Q. What is the main condition for the existence of the inverse of a matrix?
Context: I am an Engineering Student. Currently I am in 1st year of college. When I was in class XII, I learnt how to find the inverse of a matrix:
If $A$ is a $n×n$ matrix, then its inverse is $$A^{-1}=\dfrac{1}{|A|}(\mathrm{adj}(A))$$.
From this formula, it is clear that a necessary condition for existence of inverse of a matrix is $|A|\neq0$.

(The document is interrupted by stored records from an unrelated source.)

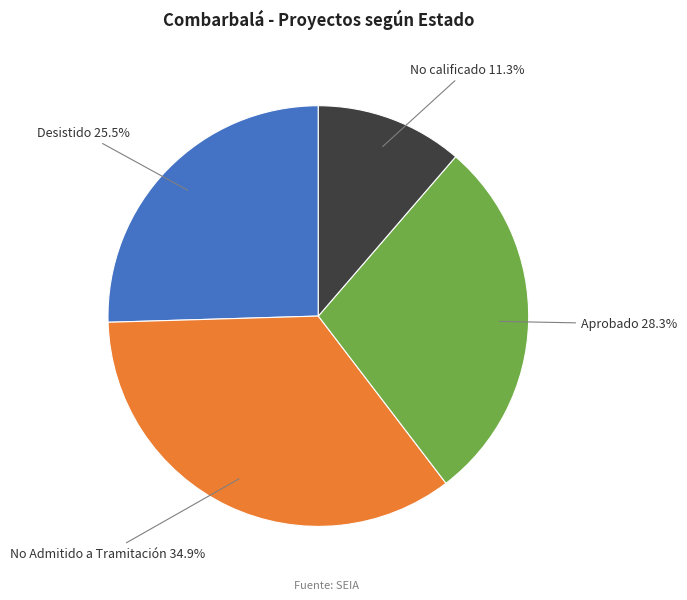

Which slice is the smallest?

No calificado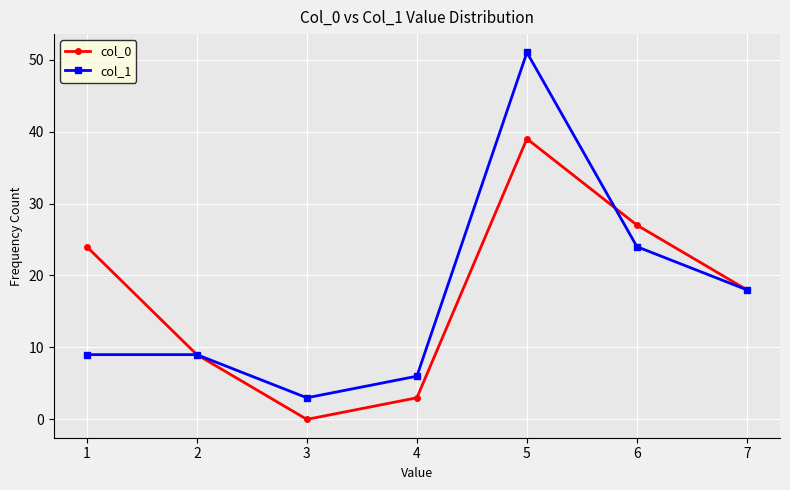

Read the col_1 value at 6, to the nearest 10.

20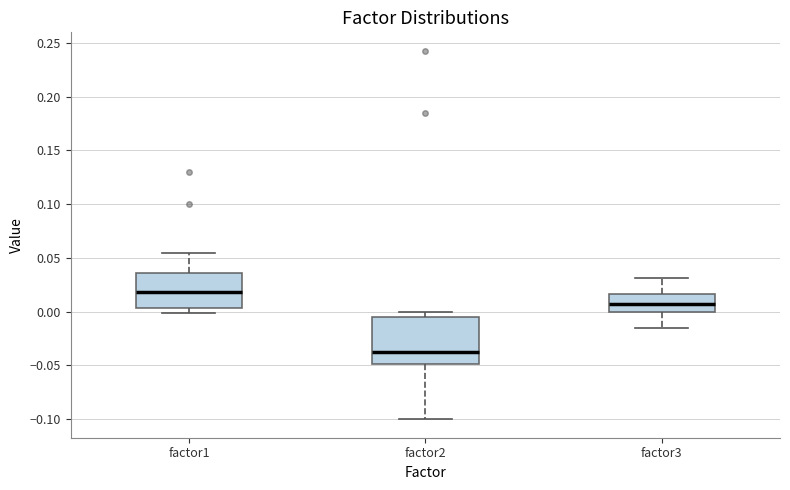

Where is the upper edge of the box for factor1 on the y-axis? The values are not printed on the chart, so give them approximately, as read against the axis.

0.035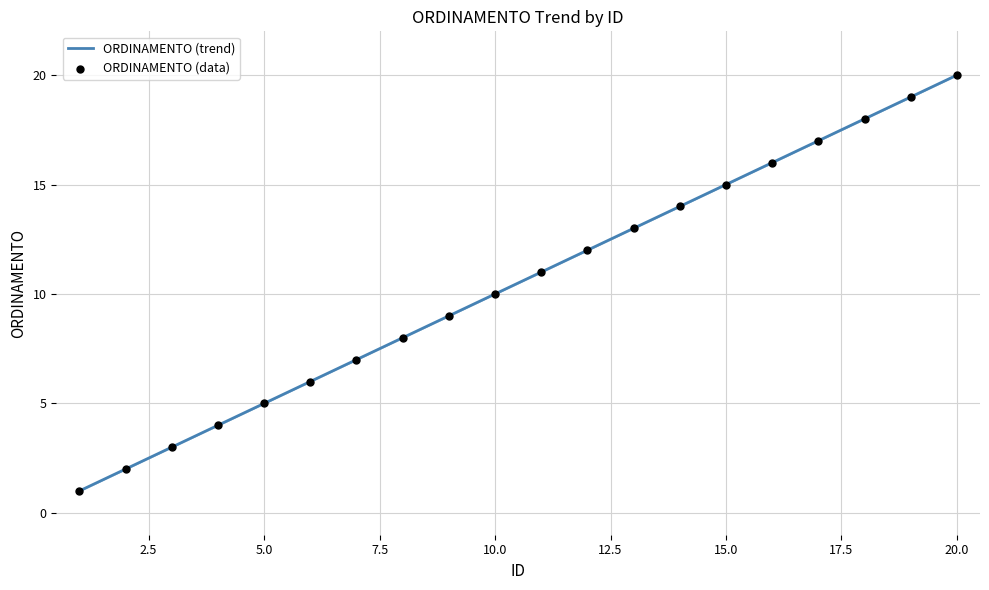

What is the difference between the maximum and minimum values?

19.0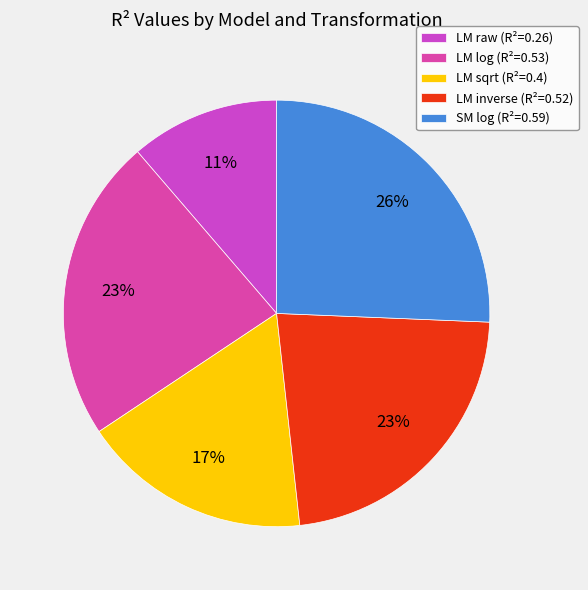

Which category has the smallest portion of the pie?

LM raw (R²=0.26)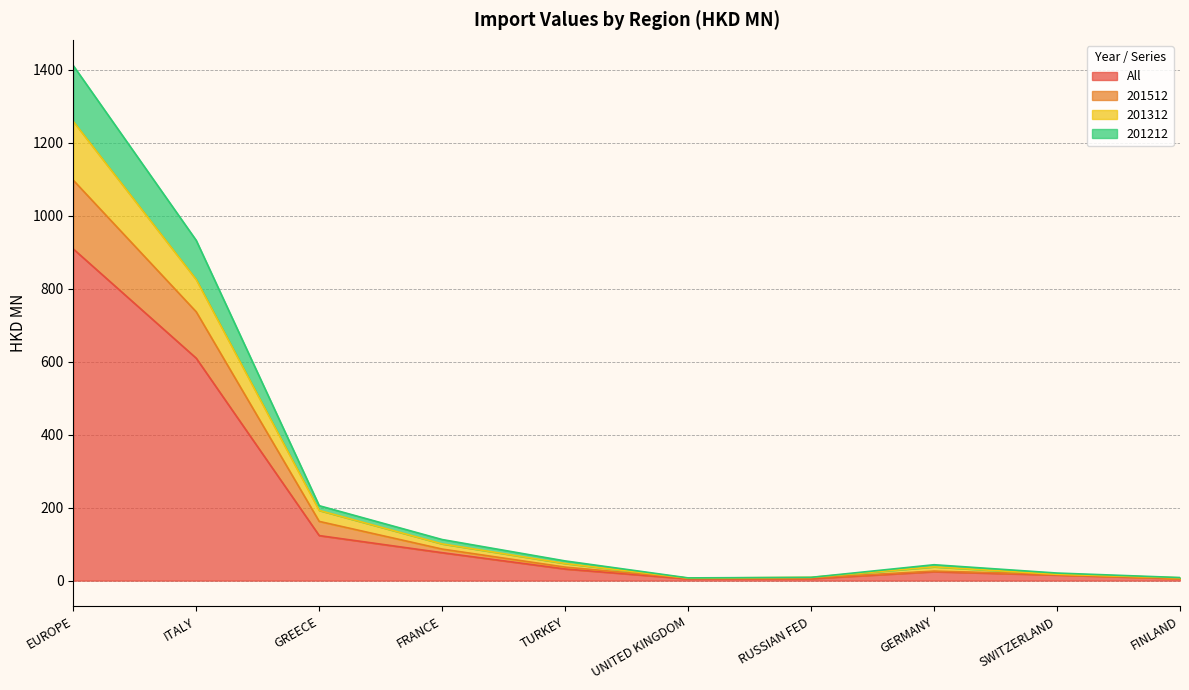

What value does the All series have at EUROPE?

909.1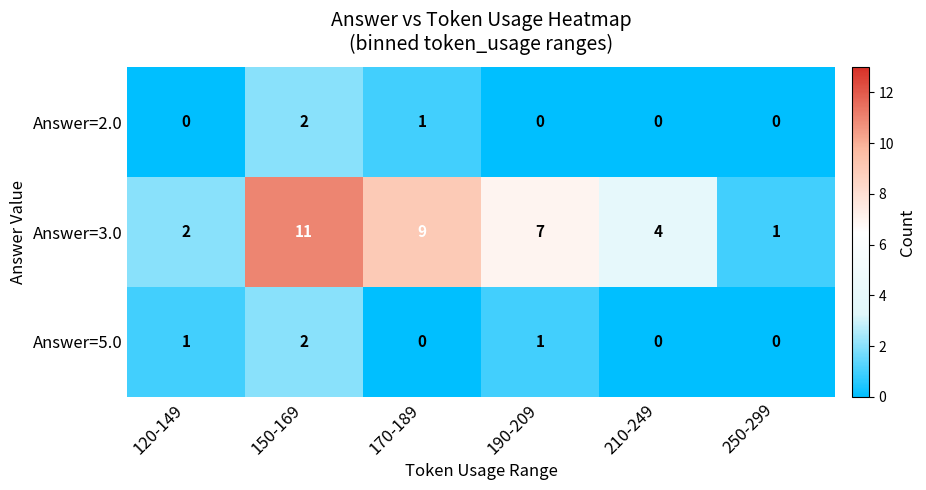

Which category has the highest value across all series?

150-169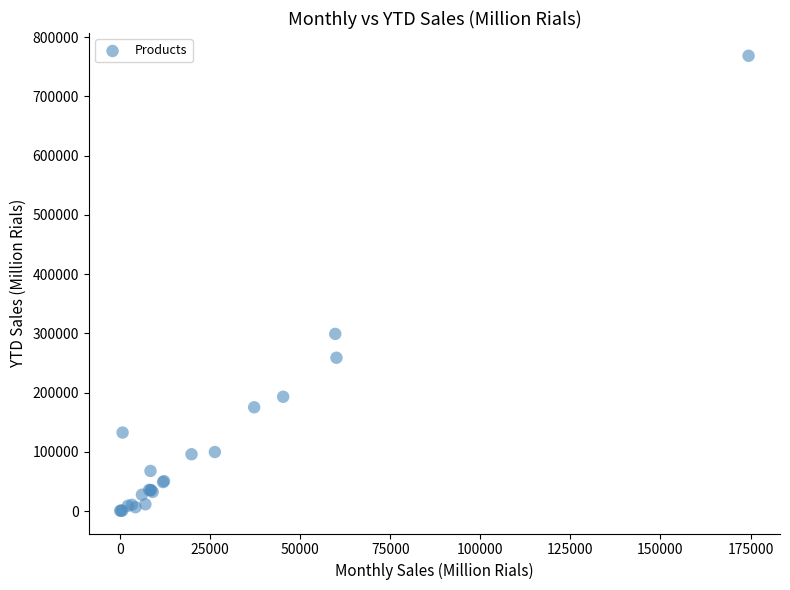

What Y value in the scatter plot is closest to 384592?

299190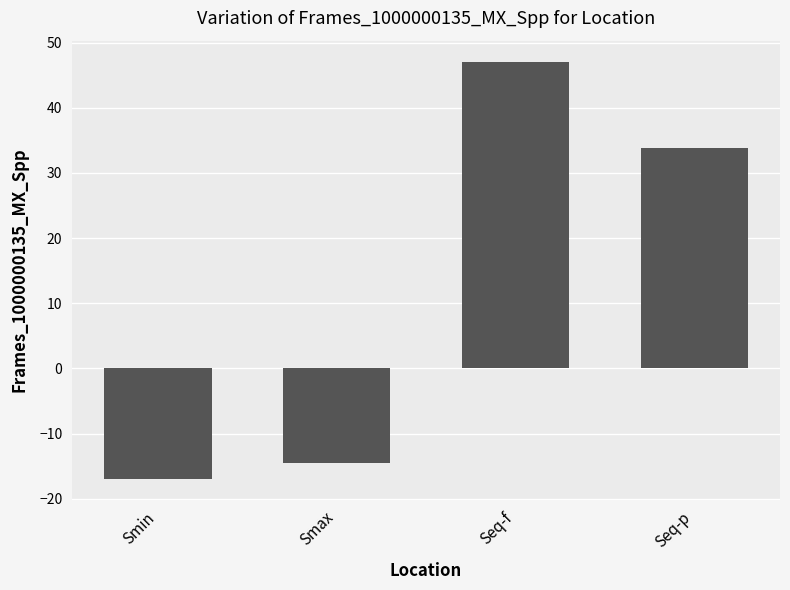

What is the label of the 2nd bar from the right?

Seq-f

Till class XIIth, I learnt only about $3×3$ matrices. So, finding the determinant of a $3×3$ matrix is quite easy. But if we are given a $8×8$ matrix, then how to find the determinant of that matrix? For example- If
$A$ = $$
\begin{bmatrix}
2 & 4 & 1 & 7 & 9 & 4 & 11 & 8 \\
3 & 3 & 6 & 1 & 5 & 2 & 14 & 3 \\
6 & 7 & 8 & 9 & 1 & 4 & 22 & 2 \\
1 & 4 & 7 & 2 & 2 & 9 & 18 & 7 \\
5 & 5 & 5 & 5 & 9 & 9 & 27 & 9 \\
6 & 7 & 1 & 7 & 3 & 8 & 29 & 6 \\
7 & 4 & 2 & 2 & 2 & 5 & 33 & 12 \\
14 & 5 & 6 & 5 & 6 & 7 & 36 & 15 \\
\end{bmatrix}
$$
then finding the determinant is a very difficult for such a matrix.
I want to know what is the main condition for the inverse of a matrix to exist ? In many books as well, I find that the authors have mentioned that if the determinant of a matrix is not equal to $0$ then the inverse exists. Finding determinants is easy for $3×3$ and $4×4$ matrices, but for $n\geq5$ finding the determinant becomes difficult. \
Please let me know about any other method(s) to check whether the inverse of a matrix exists.
Best Answer
In general, one can reduce the matrix to upper triangular form using Gauss elimination which has a cost of O(n^3). From there, the determinant is proportional to the product of the diagonal entries of this matrix. So if one of the diagonal entries is zero, determinant will be zero.